Moris Farhi has given us a philosophical novel whose philosophy on the surface is of the simplest. But it has an underworld where the weaver of tapestries Kokona-Persephone is Queen. ("Because she is wise and touches that which is in motion," says Plato.) Questions of motherhood and fatherhood ripple through the novel as does the idea that women as the only salvation of men must not have their femininity bridled. And on a deep level this is a story of blood. For Toma, the deniers of the Law have "bad blood" that must be purified. He fears outsiders, foreign blood. His enemies pour bad blood "into his soul." He says, like a true Fascist, "wherever we spill our blood, there we establish order in this orderless world." Lying wounded, Bostana sees the truth:
When Toma taught me to drink and shoot like a man, he always spoke about blood.
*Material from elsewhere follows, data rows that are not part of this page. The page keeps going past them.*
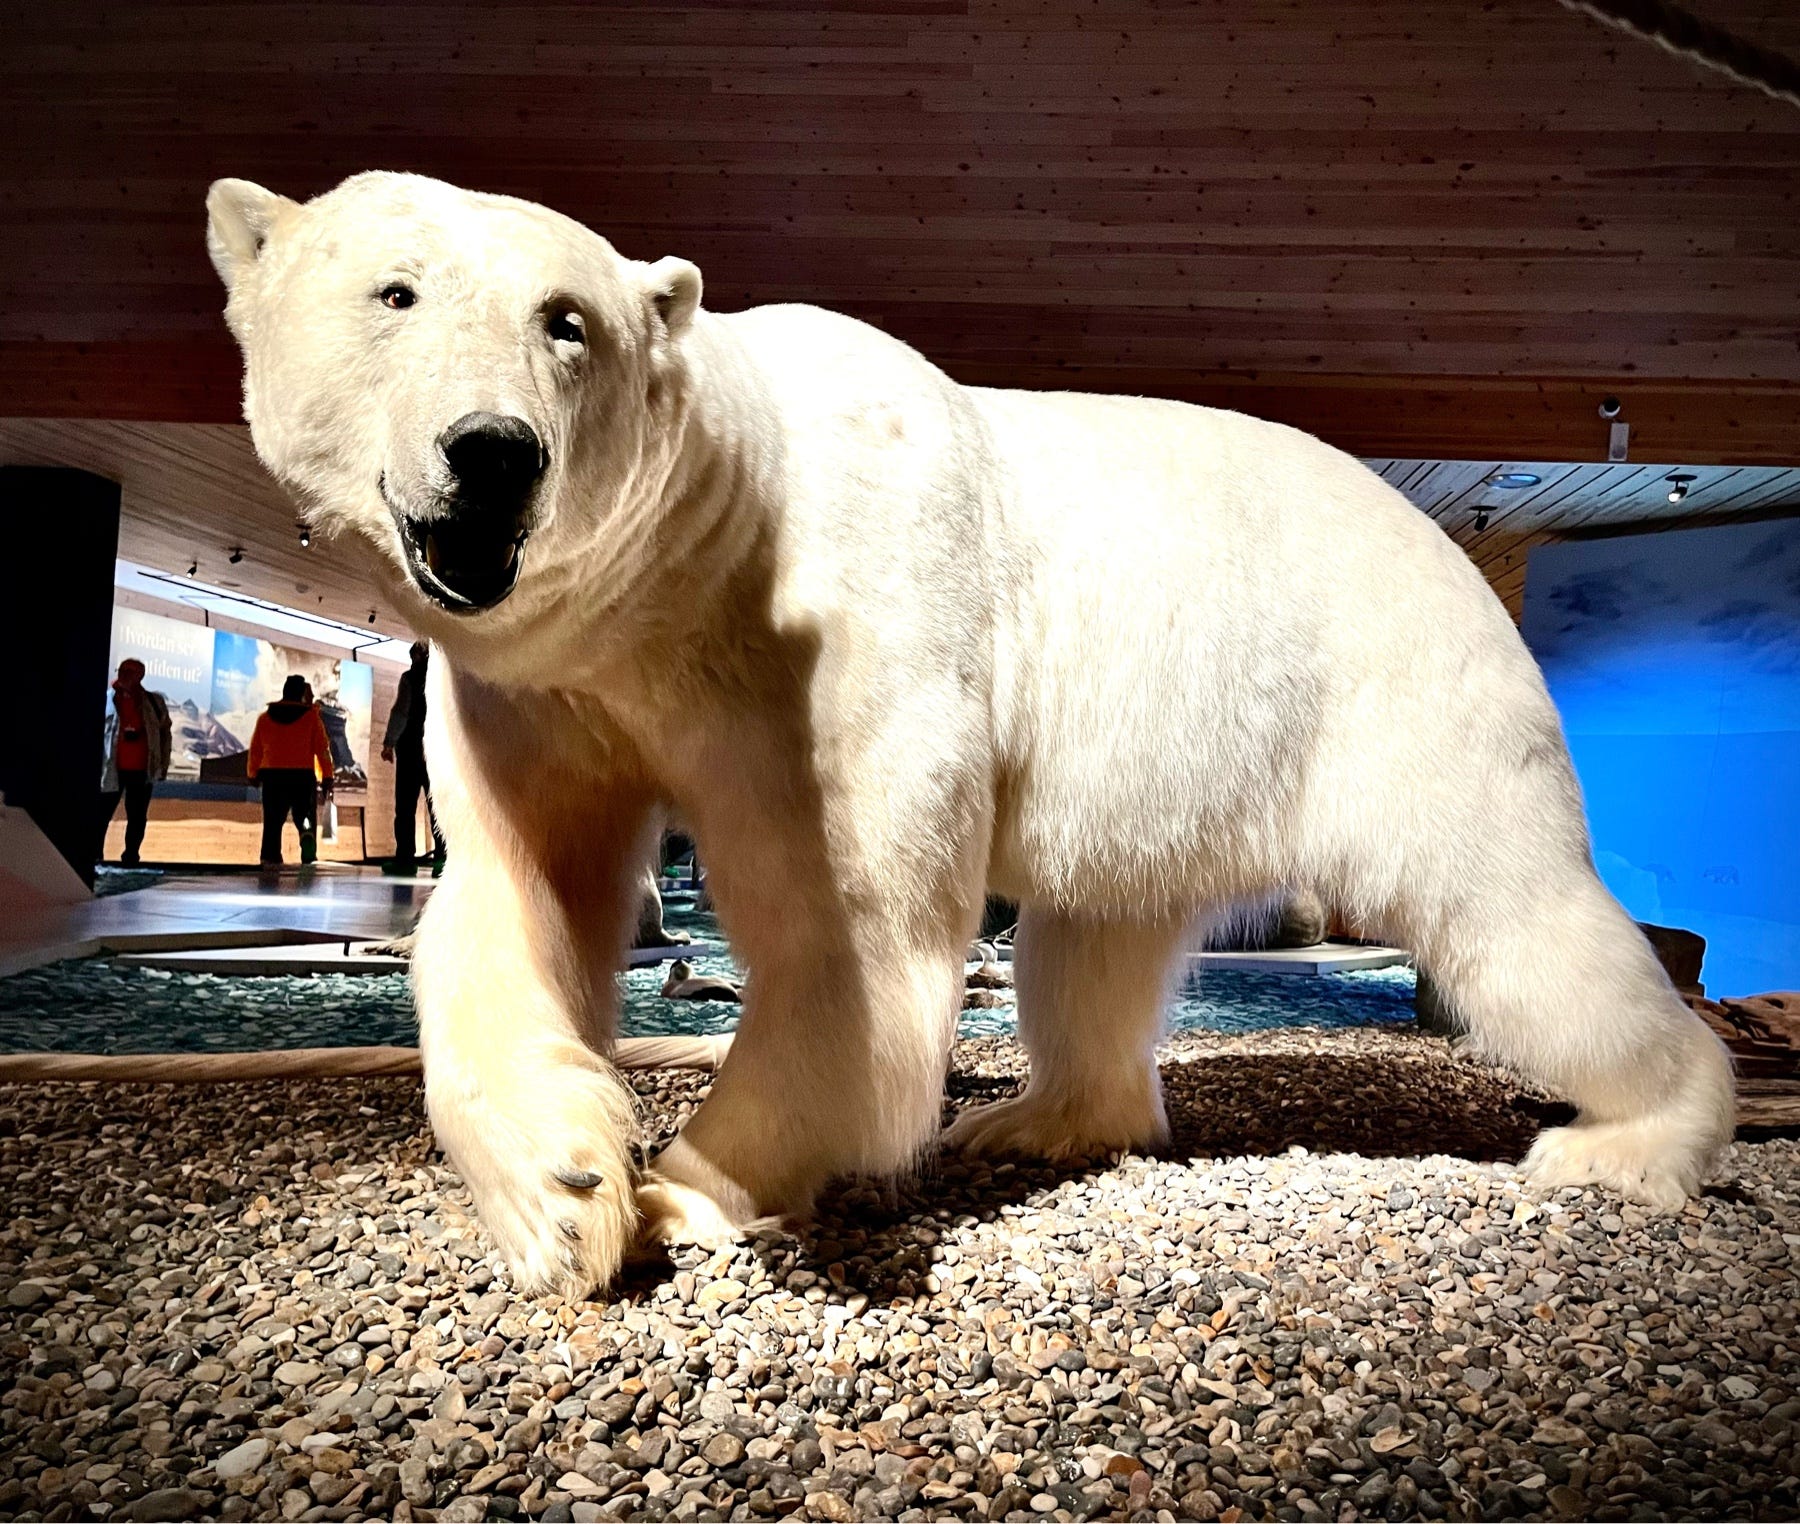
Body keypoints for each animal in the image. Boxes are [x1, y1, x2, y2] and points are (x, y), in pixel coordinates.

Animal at [206, 171, 1735, 1296]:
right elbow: (520, 894)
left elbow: (852, 943)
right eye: (394, 289)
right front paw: (559, 1188)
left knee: (1514, 921)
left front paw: (689, 1193)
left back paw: (1629, 1142)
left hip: (1401, 694)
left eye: (564, 319)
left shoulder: (844, 631)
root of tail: (1455, 552)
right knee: (1097, 941)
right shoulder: (549, 689)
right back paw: (1037, 1117)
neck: (696, 566)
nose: (492, 452)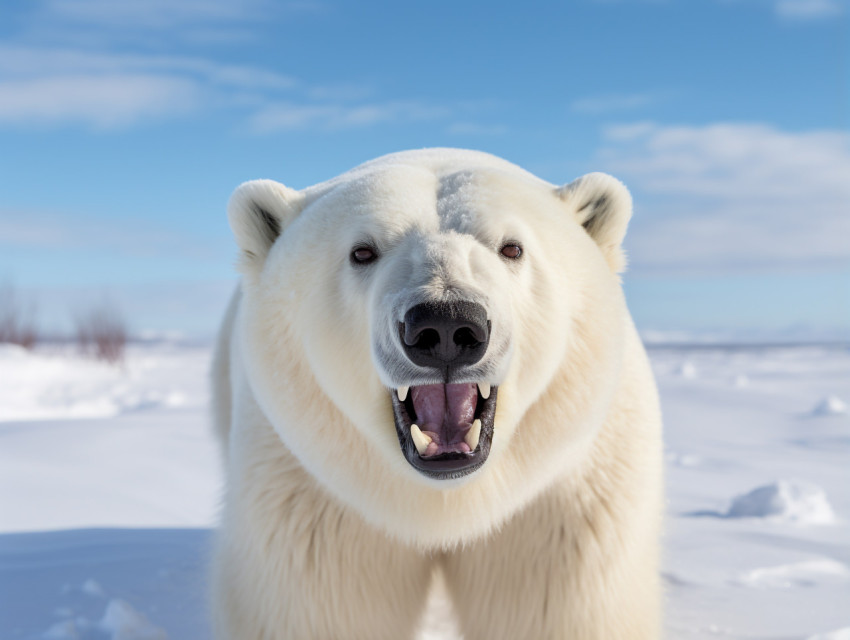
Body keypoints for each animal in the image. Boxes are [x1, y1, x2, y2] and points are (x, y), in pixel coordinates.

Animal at [209, 149, 660, 640]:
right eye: (362, 251)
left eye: (512, 248)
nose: (445, 325)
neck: (445, 502)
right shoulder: (311, 503)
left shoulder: (564, 506)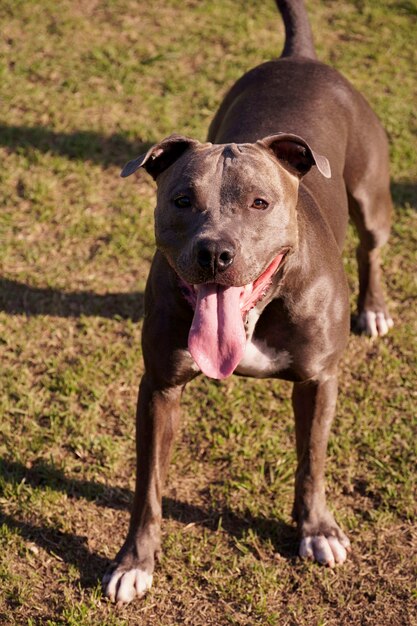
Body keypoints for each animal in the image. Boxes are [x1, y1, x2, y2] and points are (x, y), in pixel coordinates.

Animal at [102, 0, 392, 604]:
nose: (215, 252)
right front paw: (135, 562)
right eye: (181, 200)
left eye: (260, 203)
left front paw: (316, 529)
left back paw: (373, 307)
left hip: (372, 197)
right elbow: (148, 486)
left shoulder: (318, 381)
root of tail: (299, 56)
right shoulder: (159, 388)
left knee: (371, 246)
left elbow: (312, 461)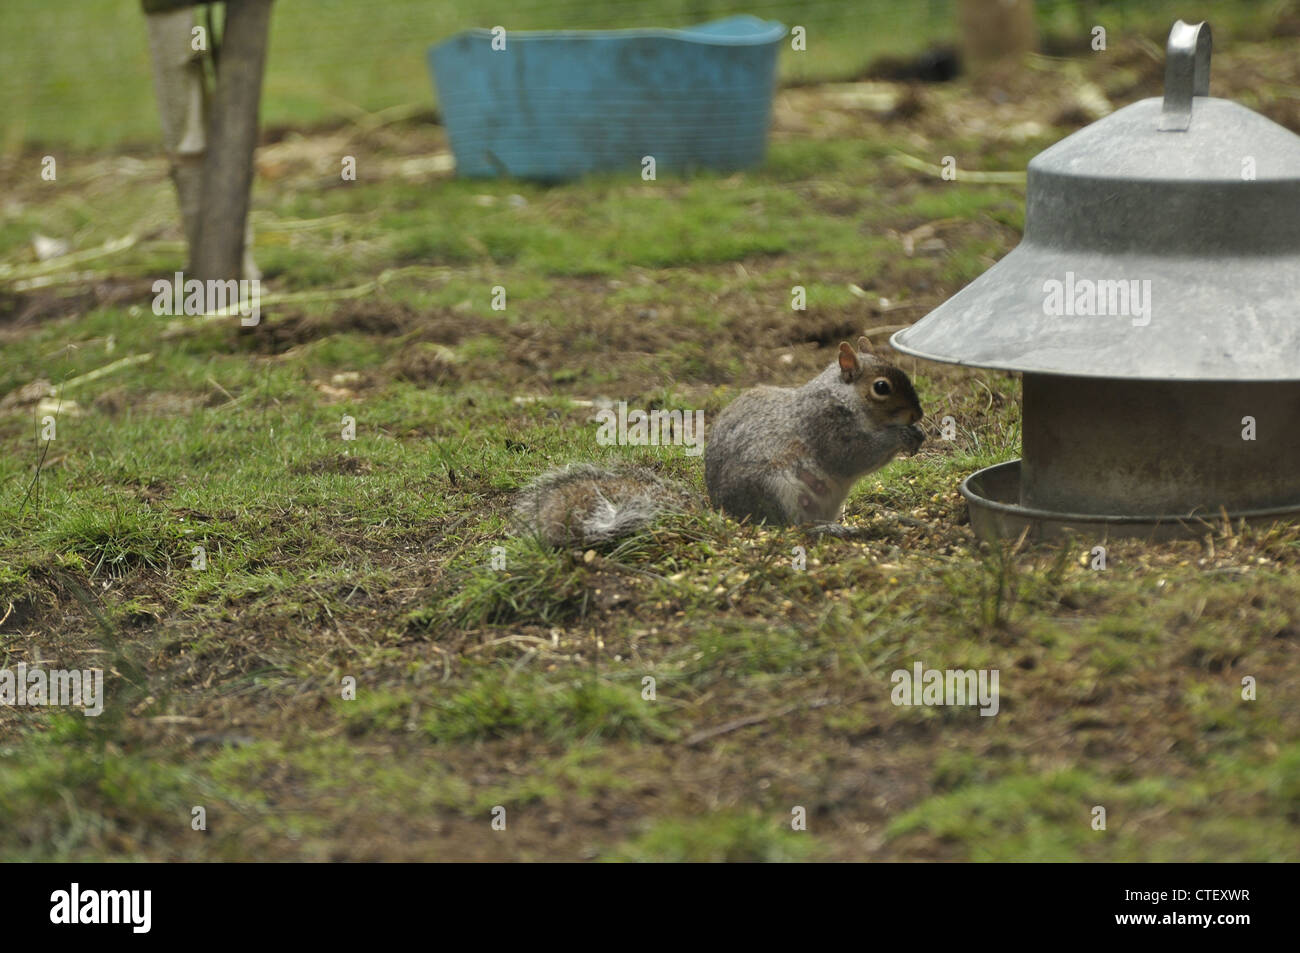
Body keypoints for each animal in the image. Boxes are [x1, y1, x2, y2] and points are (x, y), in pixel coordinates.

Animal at [514, 340, 925, 551]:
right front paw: (902, 436)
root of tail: (730, 516)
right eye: (882, 387)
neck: (845, 398)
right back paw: (826, 530)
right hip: (779, 487)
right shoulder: (826, 426)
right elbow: (852, 456)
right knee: (790, 528)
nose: (918, 413)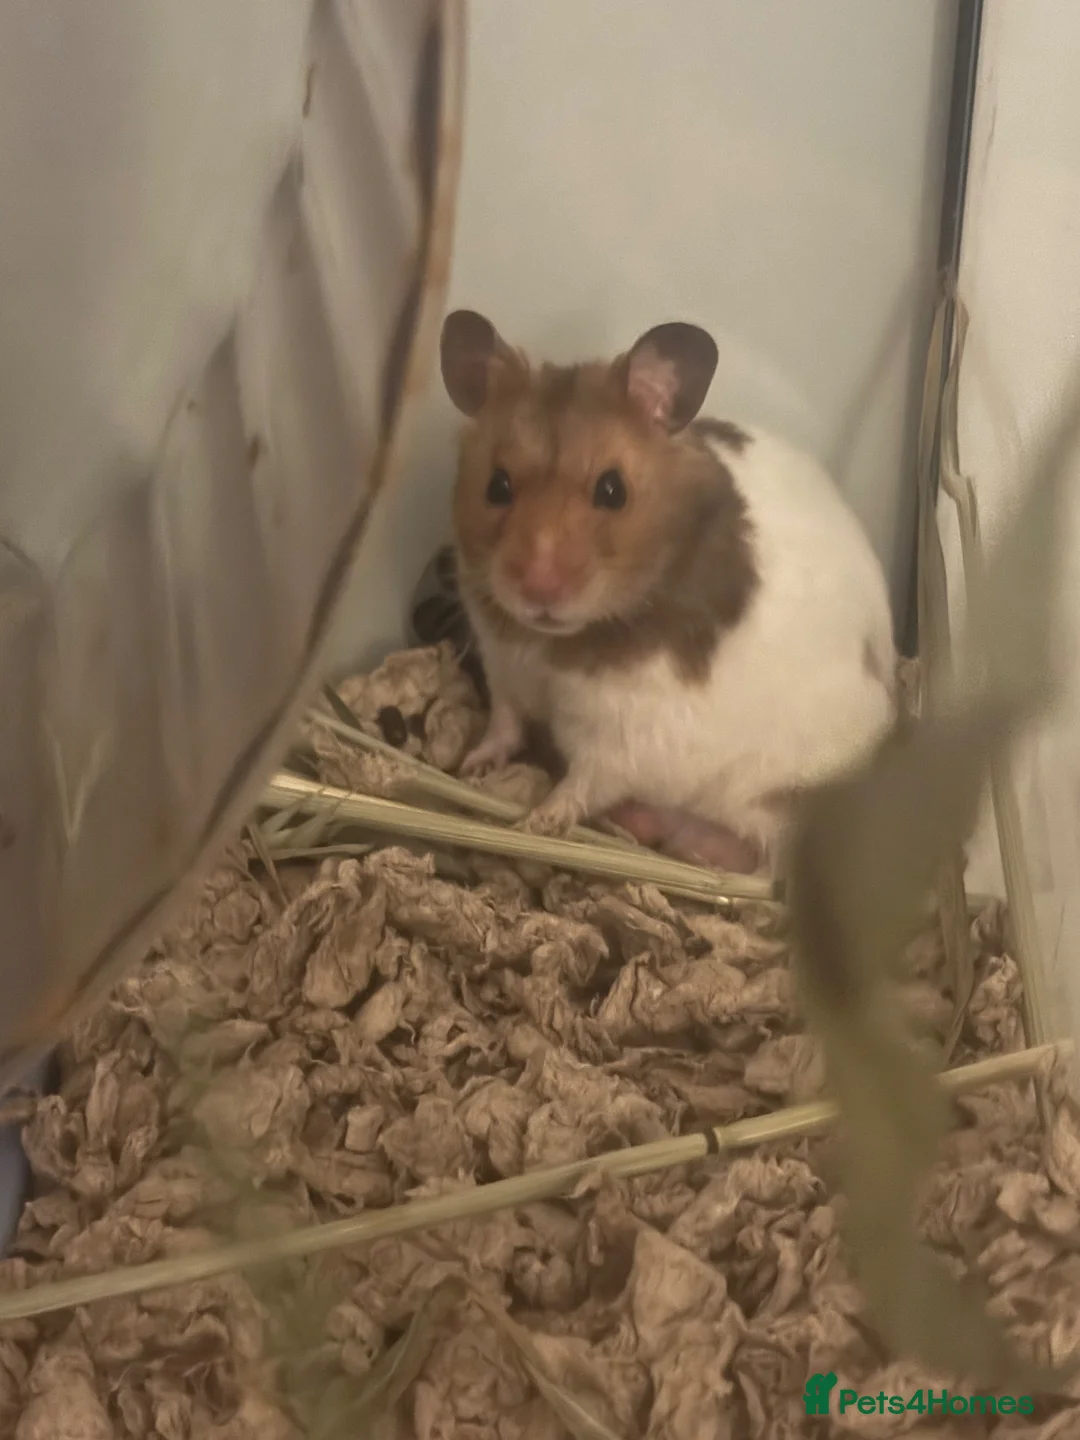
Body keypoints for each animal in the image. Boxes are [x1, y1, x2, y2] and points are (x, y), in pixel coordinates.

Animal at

We're born with bad blood, he said. We can cleanse it only with honour. We spill our blood to make it pure. We feud to give life to our souls. We honour Honour. He was wrong! Look at my blood! It's good blood! Beautiful. Pure. Like a spring of fresh water in the middle of the sea. That's how we're born! With beautiful blood! (Page 188.)
Shot near to death, Bostana heals by transfusions from the circle of good people around her, including her lover by whose hands the blood enters into her veins.